Selected passage below:

For better and for worse, Ronnie lives and breathes his restaurant. Has done ever since he opened it , in then deeply unfashionable St Kilda in January 1988 . Nearly 20 years on, the two–hatted Café Di Stasio is as fresh, compelling and incomparable as ever.


In some ways it’s old-fashioned. There has never been a celebrity chef at Di Stasio. Like the classic dining rooms of Europe, it’s a restaurateur’s restaurant, run by someone with a deep understanding of the art of hospitality and backed up by a strong maitre d’’ (Mallory Wall). The food is wonderful, in a casual, understated, very Italian way; the mood clubby, bohemian, seductive.

It’s owner is a restaurant industry luminary. “Ronnie applies a level of energy and manic attention to detail that most people just cannot sustain,” says his friend and fellow restaurateur Chris Lucas, who names him Australia’s best restaurateur in the book “Botanical” by Paul Wilson. “It’s very, very hard to stay that focused over such a long period.”

End of Selected passage.
Information provided below:

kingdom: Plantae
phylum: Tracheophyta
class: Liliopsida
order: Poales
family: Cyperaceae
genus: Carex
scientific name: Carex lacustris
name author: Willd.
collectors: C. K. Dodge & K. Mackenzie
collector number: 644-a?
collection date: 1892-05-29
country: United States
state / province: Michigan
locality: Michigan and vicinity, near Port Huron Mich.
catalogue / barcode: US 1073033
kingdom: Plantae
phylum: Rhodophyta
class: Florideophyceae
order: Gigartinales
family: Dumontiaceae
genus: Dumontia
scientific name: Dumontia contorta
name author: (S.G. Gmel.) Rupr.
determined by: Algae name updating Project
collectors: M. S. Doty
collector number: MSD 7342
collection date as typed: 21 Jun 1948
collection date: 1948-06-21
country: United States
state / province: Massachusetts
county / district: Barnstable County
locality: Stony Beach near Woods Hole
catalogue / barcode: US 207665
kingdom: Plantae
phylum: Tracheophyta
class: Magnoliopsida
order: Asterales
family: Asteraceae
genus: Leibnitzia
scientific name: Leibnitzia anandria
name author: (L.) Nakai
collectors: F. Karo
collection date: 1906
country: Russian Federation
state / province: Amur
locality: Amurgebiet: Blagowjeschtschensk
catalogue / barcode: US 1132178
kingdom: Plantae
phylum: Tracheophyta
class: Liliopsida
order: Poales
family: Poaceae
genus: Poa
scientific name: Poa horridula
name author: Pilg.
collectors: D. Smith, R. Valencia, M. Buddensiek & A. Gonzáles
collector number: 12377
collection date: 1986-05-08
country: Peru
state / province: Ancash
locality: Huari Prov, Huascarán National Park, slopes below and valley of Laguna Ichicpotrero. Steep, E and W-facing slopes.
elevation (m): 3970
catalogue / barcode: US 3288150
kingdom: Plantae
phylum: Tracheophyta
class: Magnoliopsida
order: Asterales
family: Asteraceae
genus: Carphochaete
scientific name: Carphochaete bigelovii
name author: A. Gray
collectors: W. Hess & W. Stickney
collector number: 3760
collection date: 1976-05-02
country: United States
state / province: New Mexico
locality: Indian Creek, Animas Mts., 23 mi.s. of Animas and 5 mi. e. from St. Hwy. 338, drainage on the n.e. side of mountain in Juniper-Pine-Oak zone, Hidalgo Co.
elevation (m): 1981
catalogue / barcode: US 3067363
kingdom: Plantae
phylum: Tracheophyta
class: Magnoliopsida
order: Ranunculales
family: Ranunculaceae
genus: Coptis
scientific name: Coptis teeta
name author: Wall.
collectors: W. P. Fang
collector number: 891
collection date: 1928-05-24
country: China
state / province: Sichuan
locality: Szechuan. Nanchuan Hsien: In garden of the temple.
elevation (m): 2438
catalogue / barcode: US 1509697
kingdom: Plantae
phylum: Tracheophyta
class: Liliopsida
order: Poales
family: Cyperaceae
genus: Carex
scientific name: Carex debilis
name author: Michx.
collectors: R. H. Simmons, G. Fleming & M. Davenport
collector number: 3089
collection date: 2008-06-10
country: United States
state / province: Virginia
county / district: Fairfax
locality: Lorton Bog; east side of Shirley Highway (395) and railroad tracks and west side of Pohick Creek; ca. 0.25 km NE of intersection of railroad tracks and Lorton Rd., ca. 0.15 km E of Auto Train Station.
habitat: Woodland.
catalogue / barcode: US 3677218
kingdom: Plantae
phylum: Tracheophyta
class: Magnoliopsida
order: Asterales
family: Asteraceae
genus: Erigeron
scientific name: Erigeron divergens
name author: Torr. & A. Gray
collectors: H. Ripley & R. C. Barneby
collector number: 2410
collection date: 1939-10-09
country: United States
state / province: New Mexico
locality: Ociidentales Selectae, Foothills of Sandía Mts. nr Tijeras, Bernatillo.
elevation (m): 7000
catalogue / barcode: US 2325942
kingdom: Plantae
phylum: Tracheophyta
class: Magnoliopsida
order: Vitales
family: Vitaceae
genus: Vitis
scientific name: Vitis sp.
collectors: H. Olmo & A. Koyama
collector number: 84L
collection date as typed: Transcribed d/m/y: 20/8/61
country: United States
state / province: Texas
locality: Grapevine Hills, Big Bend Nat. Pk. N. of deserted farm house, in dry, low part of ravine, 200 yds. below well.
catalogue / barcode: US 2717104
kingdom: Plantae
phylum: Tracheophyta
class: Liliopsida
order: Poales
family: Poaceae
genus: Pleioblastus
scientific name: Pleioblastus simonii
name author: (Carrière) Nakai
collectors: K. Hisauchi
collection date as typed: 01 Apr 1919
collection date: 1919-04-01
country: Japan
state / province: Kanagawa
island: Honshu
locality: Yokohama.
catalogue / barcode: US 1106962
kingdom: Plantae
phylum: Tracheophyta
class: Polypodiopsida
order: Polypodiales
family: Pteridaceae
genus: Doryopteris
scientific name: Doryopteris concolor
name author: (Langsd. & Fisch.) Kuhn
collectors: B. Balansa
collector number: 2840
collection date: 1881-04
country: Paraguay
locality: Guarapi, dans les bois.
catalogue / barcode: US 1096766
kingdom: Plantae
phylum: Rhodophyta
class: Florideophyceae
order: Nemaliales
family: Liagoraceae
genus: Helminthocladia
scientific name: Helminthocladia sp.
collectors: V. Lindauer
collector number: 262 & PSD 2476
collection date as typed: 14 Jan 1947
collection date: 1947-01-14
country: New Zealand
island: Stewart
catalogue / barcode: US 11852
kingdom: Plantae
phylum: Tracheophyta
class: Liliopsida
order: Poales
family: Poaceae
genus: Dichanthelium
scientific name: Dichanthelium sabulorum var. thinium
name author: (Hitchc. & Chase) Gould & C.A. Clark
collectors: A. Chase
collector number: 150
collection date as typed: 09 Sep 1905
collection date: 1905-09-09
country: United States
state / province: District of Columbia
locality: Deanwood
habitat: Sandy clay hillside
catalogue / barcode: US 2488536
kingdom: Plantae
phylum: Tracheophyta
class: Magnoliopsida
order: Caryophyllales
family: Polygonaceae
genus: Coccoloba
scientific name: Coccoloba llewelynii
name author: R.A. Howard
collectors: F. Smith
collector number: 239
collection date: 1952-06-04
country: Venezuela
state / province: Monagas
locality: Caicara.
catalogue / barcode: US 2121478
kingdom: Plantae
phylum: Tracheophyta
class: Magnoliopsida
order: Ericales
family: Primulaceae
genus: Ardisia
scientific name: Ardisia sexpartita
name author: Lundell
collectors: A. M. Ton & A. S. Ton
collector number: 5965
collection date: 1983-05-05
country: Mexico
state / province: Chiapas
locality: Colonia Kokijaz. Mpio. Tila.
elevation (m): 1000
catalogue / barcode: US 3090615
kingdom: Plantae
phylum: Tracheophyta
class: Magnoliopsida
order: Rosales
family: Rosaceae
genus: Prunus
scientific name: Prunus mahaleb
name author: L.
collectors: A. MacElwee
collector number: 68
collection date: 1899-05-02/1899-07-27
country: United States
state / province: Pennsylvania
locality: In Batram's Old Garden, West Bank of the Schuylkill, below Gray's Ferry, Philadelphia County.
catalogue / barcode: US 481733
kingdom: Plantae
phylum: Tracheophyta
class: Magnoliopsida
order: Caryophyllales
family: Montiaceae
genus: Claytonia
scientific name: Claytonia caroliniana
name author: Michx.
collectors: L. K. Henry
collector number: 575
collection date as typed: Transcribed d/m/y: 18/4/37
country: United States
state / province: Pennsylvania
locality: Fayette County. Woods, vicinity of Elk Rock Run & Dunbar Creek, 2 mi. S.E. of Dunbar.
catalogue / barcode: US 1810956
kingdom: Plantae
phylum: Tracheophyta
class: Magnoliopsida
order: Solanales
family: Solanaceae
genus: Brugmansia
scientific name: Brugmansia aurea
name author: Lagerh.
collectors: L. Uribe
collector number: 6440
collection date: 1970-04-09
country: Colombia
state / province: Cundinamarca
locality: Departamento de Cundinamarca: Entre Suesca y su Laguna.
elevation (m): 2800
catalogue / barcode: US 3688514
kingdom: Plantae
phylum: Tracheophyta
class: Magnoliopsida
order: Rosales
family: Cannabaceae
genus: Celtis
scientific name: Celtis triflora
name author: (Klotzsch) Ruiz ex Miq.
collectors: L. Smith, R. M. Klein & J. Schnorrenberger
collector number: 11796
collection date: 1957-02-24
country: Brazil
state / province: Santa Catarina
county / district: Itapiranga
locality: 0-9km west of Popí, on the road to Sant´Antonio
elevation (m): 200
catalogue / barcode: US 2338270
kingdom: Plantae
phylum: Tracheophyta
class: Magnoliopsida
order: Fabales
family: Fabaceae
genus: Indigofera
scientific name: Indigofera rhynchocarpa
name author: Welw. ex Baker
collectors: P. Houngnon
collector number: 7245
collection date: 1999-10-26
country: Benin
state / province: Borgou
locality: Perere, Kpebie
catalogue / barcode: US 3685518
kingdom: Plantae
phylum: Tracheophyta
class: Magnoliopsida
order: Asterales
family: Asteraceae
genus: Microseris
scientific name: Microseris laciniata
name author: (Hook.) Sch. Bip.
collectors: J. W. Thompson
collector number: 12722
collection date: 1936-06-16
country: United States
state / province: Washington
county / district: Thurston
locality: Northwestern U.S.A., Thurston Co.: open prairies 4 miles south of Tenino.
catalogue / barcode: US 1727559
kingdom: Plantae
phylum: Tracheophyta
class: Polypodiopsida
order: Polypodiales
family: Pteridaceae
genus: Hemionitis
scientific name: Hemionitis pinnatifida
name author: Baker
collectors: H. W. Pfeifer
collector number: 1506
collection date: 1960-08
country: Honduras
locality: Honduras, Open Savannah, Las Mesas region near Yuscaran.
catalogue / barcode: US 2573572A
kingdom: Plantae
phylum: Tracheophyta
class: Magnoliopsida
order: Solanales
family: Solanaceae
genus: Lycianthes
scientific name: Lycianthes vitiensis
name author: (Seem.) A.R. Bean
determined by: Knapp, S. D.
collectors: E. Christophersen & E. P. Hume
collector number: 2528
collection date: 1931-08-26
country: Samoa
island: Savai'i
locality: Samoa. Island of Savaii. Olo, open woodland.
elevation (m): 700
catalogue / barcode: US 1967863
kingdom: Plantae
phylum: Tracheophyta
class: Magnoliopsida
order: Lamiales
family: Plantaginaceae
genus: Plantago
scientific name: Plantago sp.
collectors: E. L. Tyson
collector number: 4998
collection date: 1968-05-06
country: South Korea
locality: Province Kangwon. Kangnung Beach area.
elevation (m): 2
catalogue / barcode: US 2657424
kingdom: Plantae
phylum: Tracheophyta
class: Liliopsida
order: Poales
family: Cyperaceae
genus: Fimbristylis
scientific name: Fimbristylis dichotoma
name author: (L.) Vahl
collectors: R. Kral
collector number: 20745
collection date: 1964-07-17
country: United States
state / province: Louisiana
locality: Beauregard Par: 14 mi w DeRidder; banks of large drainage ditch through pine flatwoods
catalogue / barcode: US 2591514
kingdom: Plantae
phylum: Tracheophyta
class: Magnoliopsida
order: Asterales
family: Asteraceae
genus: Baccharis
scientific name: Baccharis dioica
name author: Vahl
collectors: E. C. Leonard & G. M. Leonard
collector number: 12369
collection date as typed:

End of Information provided.

▶ _Problem description_: Continue the piece about Café Di Stasio from the end of its last sentence.

▶ _Response to this exercise_:
So how does Di Stasio maintain this paternally obsessive level of involvement? Probably only the man himself could answer that. One thing’s for certain ; there’s only one Café Di Stasio. And there’s only one Ronnie – a fact the man himself would be the first to say is a bloody good thing. Or something like that but more strongly worded.

Necia Wilden, Epicure, The Age

Enigmatic, occasionally petulant, even childlike. It’s all been said about Rinaldo Di Stasio. What’s less often acknowledged is his vision as a restaurateur , his professional influence among his peers and the almost unheard of longevity of Café Di Stasio –approaching 20 years – as one of Melbourne’s coolest dining rooms, the result of almost constant micro-refinement and re-evaluation by an obsessive “patrone’.